Airlines, cargo carriers and other fleet operators can easily miss out on something rightfully theirs: reimbursement from repair vendors and OEMs for parts that are under warranty. The reasons can range from claims being inadvertently denied to the carrier not having the resources or expertise to successfully identify, justify, track and challenge denied claims.
No matter the cause, the consequences are the same. Operators spend more money than they should and suffer operational inefficiencies and impact. A partner with experience in aircraft maintenance, engineering and warranty adjudication can help airline supply chain and component repair teams identify warrantable items, issue and track claims, and ultimately deliver warranty claim value. A partner effectively holds repair vendors and OEMs more accountable to the obligations of their service-level agreements (SLAs). Savings involve both new and used parts and aircraft and come by avoiding costs including part exchanges or replacement, repairs and labor. Success is achieved through a value-share model where the partner makes money only when the carrier saves money.
For airlines and other carriers, repairing aircraft and returning them to service is understandably the top priority. Take a part off, replace it, move on to the next problem. Amid day-to-day operational demands and lean staffing, warranty claim opportunities can be easily lost.
Big-ticket items such as air turbine starters or steering manifolds might catch the carrier’s attention, but smaller, regularly replaced warranty-eligible items such as exhaust fans and light assemblies slip by.
Many different factors come into play:
- The airline doesn’t realize the part is eligible for coverage.
- Vendors don’t realize a warranty claim has been made.
- When a claim is rejected, the carrier accepts the denial or chooses not to dispute it.
- Tracking claims to conclusion gets lost in the shuffle amid heavy workload and large claim volumes.
- Warranty terms may be difficult to identify. For instance, a part bought outright from a vendor may have a one-year warranty. The same part, when pulled off a new aircraft, may have a multiyear warranty.
- As preferred vendors change, an airline sends a part to their new preferred vendor instead of a former vendor who’s responsible for the warranty.
- An airline’s existing component repair/warranty team lacks the technical expertise to properly diagnose an invoice or tear-down report.
Hard-to-diagnose issues involving OEM workmanship can be warranty matters, considering they can lead to costly groundings.

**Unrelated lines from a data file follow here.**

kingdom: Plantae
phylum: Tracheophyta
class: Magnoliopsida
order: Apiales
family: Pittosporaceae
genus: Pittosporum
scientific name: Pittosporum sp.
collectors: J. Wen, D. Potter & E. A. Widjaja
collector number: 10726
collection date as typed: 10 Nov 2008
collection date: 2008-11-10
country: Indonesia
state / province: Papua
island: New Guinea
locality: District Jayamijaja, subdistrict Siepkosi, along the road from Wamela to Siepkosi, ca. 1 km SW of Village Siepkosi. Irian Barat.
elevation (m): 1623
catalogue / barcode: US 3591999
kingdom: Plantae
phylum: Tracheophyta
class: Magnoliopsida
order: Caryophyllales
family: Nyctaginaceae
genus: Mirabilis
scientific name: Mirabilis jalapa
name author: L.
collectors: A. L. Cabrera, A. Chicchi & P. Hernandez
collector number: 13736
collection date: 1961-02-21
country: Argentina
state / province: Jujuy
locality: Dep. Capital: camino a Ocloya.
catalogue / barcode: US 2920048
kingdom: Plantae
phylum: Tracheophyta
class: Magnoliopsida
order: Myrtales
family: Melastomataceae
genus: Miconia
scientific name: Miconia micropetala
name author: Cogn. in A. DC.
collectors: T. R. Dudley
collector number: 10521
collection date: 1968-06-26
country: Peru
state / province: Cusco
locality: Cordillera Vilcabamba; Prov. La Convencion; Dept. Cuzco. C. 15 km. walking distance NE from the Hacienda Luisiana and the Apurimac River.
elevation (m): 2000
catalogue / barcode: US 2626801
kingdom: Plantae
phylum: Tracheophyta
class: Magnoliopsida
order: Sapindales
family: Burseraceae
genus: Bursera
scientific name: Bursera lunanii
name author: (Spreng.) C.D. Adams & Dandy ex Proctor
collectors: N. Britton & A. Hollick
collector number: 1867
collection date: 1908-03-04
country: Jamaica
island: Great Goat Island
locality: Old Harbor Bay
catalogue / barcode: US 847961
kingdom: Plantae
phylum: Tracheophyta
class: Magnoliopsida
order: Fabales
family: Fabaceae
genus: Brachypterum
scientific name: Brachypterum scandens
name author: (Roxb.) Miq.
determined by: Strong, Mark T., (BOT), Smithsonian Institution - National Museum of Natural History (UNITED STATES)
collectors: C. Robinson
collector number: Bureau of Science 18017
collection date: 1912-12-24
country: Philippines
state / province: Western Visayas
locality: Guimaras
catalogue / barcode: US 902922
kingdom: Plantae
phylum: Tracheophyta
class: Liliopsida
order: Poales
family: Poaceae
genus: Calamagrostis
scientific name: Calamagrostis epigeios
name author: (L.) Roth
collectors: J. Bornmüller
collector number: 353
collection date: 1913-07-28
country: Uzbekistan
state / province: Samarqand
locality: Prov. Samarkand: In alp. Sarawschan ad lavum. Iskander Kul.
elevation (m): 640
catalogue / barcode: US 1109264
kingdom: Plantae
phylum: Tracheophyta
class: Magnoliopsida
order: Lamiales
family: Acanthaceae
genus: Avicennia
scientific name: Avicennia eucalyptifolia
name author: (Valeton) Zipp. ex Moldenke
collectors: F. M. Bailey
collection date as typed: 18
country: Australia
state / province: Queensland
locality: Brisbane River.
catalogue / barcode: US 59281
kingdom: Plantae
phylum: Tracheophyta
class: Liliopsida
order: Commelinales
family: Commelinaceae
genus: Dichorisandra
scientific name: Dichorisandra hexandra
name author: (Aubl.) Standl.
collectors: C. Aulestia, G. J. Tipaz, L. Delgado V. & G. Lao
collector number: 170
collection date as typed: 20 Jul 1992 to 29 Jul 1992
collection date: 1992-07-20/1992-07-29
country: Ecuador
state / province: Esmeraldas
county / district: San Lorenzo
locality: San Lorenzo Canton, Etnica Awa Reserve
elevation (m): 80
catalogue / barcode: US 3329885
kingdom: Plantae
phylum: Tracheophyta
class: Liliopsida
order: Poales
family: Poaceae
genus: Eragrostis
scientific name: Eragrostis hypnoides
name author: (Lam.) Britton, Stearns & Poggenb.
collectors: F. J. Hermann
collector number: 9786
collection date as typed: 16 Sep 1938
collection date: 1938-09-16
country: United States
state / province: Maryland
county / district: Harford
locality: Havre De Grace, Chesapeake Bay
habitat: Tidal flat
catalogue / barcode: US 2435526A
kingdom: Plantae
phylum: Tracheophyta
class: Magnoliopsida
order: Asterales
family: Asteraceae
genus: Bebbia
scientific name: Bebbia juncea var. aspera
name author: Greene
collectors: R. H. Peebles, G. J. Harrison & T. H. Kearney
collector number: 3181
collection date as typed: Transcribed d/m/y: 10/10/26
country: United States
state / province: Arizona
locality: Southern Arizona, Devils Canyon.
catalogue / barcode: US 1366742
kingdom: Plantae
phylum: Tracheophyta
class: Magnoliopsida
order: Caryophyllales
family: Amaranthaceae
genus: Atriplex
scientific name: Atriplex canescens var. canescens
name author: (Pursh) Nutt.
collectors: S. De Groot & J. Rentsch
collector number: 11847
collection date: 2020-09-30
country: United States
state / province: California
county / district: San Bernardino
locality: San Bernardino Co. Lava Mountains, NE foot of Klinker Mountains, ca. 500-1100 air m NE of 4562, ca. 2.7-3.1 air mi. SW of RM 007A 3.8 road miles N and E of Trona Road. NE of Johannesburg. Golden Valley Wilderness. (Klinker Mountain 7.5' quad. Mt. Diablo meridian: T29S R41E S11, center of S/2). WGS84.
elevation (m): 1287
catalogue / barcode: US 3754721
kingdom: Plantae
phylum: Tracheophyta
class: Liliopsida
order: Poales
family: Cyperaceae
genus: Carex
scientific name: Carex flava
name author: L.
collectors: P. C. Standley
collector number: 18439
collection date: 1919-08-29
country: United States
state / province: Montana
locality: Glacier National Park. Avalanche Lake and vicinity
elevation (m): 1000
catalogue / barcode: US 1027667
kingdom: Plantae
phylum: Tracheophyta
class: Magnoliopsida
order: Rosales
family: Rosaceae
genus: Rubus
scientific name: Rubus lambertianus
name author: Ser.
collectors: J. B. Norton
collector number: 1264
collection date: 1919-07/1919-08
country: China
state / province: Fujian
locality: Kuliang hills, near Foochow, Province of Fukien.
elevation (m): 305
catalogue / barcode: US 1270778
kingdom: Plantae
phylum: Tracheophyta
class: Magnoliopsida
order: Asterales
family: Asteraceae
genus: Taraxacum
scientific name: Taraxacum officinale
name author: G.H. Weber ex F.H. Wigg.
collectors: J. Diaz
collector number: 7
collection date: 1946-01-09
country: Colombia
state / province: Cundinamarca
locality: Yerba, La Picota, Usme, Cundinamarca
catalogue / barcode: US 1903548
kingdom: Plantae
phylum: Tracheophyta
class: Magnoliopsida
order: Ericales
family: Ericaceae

SeaTec can apply its engineering, materials, maintenance and warranty adjudication expertise to help supply chain and component repair organizations maximize their cost avoidance.
With the customer’s consensus, our dedicated warranty team gets a first look at examining unserviceable parts coming off an aircraft. Ideally, we do this by gaining access to key maintenance system data feeds, causing minimal disruption to existing workflows.
If we determine the part may be covered, we file a claim on behalf of the airline, applying technical expertise beyond what a warranty/repair order clerk or other employee might. If the claim is denied without merit, we initiate an appeal based on relevant, technical evidence. If a part is slated to be sent to the wrong vendor, our team intervenes with the airline’s materials department to ensure it’s rerouted appropriately to gain coverage. We track each claim through to its conclusion, which we define as the repaired or replaced part being received back into inventory.
Some parts, such as batteries, wheels and brakes, are inherently not eligible for warranty, or not practical for warranty consideration. Other parts may not qualify due to customer-induced damage (CID) or no fault found (NFF). When this happens, our team carefully reviews the vendor or OEM response and tear-down report and performs our own internal assessment to validate.
Our team can also pursue aircraft out of service (AOS) events caused by OEM defects or quality escapes following a heavy maintenance visit (HMV) that impact the operation of both new and used aircraft. Claims like these can incur expenses across a wide spectrum of sources including on-call maintenance providers, specialized maintenance services and AOS cost.
It’s not only potential claims that our engineers identify. They also spot patterns such as parts with high rates of failure. Or they zero in on component parts that are repeatedly deemed by vendors to have NFF or CID. In such cases, visibility into this data allows the airline to reassess its part failure troubleshooting approach or handling procedures, while potentially reducing inventory as a result.
Overall, three simple principles apply when SeaTec manages the warranty process:
- We’re committed to defending the rights of our customers, while helping them gain dollars and efficiency.
- We’re committed to holding our customer’s repair vendors and OEMs accountable to the contractual SLAs.
- If our customers don’t save money, we don’t make money.